═══ PAGE EXCERPT

My Reply: In essence my criticism is that the threat of web-based malware is significantly less significant than from P2P, Email or Network based threats. And I think going back 2 years the evidence really supports this. (Going back 7 years - happyhippo.com etc and yes, its different) The WMF exploit turned out to be a zero threat (Is there any conclusive evidence of a payload being delivered using it?) but I agree, if it could have been exploited then SiteAdvisor would have been the most effective layer of protection until patching.


#4 - "the problem of faith." Our goal is simply to build such a good database that users' faith in us will be justified. That said, as with any security product, there are all sorts of ways the bad guys might try to beat us. We have already addressed many of these ways and plan to address many more over time. Of course, whether we succeed or not remains to be seen, but we believe we've got a very good set of plans for this.

Thanks again for your comments. I wasn't sure from your review if you had tried the product yet. If not, I'd encourage you to, and, when you do, feel free to send/post additional comments. (If you don't like SiteAdvisor, I assure you it uninstalls quite easily).

My Reply: Agreed. As said, if SiteAdvisor is successful then there will/may be people who get scammed because of it. But the majority will gain a positively proportional amount of security and safety.

I have also been thinking about some things to do with SiteAdvisor that are loosely considered points and queries. I have put these at the bottom of the email if you are interested:)




Points and Queries: The SiteAdvisor Netmap

I think the real asset you have isn't the increased security layer you can offer but rather the fact you are mapping the web in a systematic, non-commercial way and the data is available for inspection and use under cc. That's the gem. The fact that you or others can use your netmap for all manner of useful, fun or funky reasons:) Nobody else is doing that.

  • Imagine if stumbleupon.com augmented your plugin so that when you do a Google any highly "stumbledupon" sites can be flagged in the list so you can choose to visit them - without having to go through the actual activity of "stumbling".

══════

• _EXERCISE REQUIREMENTS_
Return, word for word, the part of the SiteAdvisor exchange that opens with the words containing "Points and Queries: The" and closes with "is doing that.".

═══ DATASET EXCERPTS

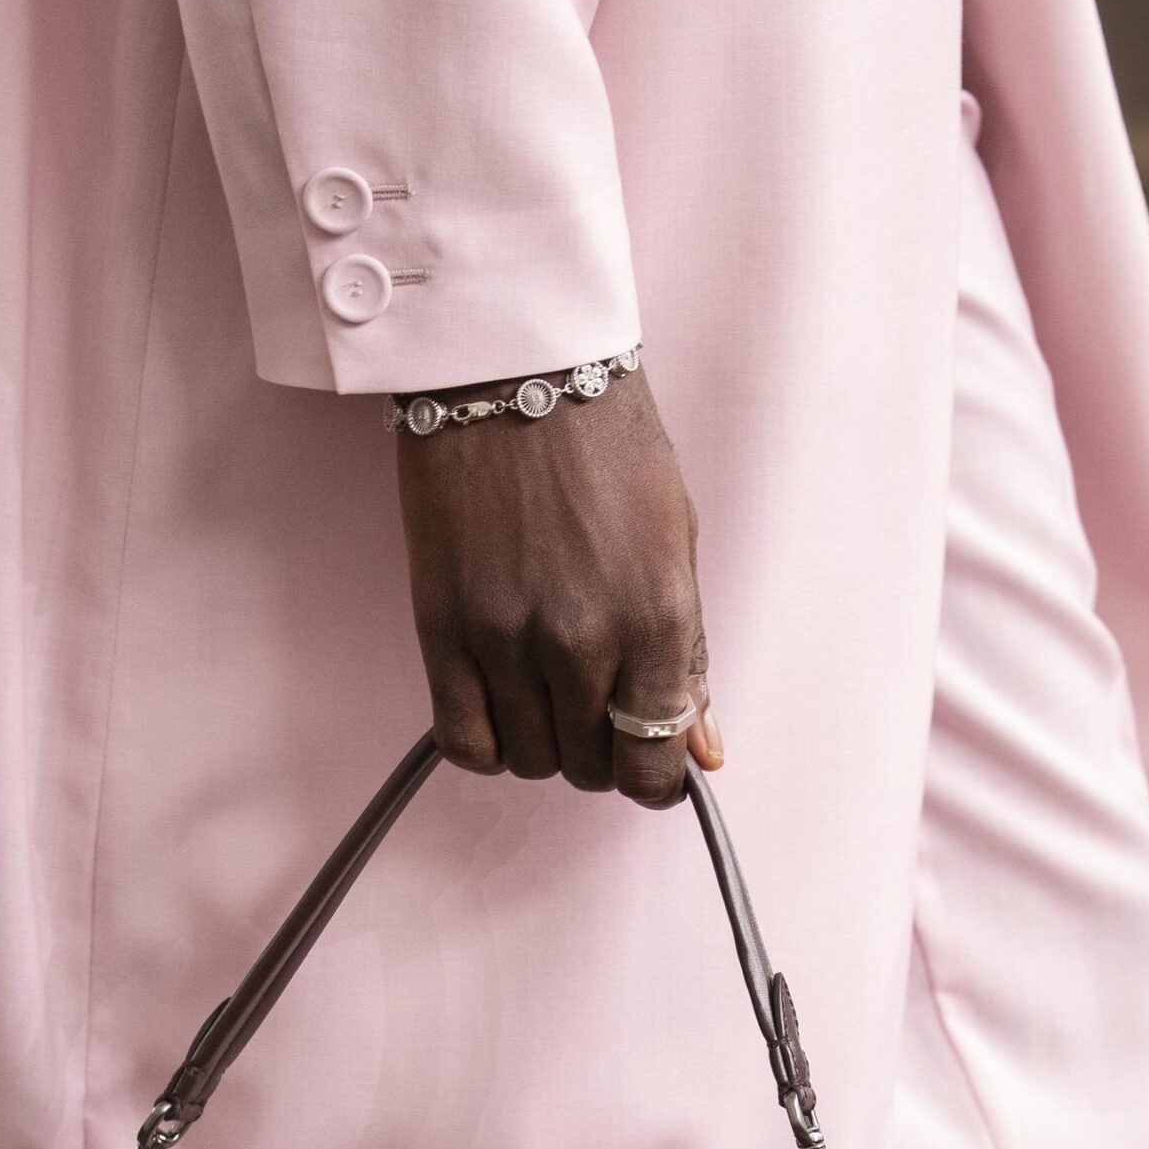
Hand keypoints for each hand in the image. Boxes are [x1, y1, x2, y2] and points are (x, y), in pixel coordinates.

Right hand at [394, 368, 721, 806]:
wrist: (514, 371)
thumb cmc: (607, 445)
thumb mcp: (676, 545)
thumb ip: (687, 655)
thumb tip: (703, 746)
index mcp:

══════
═══ DATASET EXCERPTS

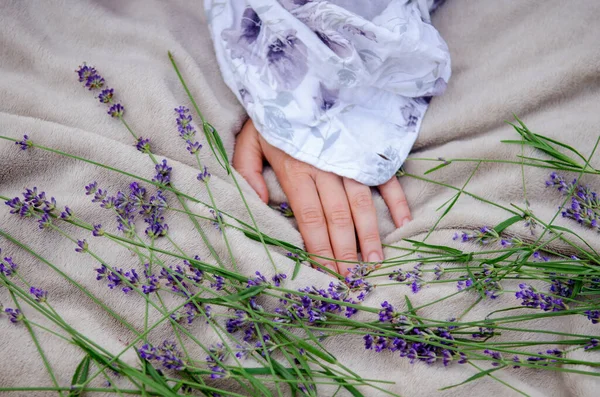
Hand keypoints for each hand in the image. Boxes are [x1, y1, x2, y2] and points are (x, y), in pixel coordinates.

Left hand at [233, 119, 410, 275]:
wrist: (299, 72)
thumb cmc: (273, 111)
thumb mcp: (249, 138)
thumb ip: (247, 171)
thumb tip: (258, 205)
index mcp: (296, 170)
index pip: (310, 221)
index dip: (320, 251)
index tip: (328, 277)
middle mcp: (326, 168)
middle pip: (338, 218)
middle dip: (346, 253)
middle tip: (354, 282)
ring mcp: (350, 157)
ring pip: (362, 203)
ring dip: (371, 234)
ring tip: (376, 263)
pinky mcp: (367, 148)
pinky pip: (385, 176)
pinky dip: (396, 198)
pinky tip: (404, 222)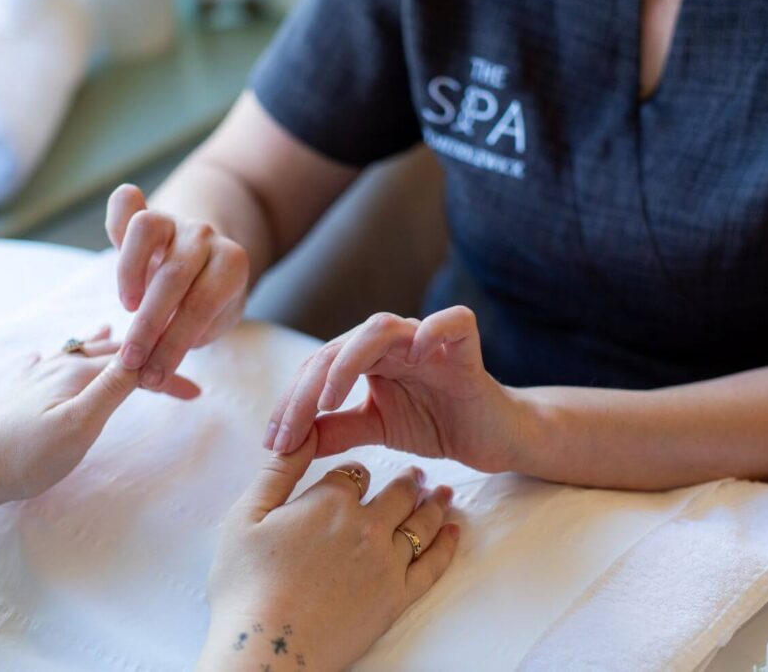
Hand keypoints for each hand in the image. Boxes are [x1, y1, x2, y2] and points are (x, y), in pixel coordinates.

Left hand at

══════

• _ANSWER BOX_
Points and Queries: The SiteAdvisor Netmap

I think the real asset you have isn't the increased security layer you can offer but rather the fact you are mapping the web in a systematic, non-commercial way and the data is available for inspection and use under cc. That's the gem. The fact that you or others can use your netmap for all manner of useful, fun or funky reasons:) Nobody else is doing that.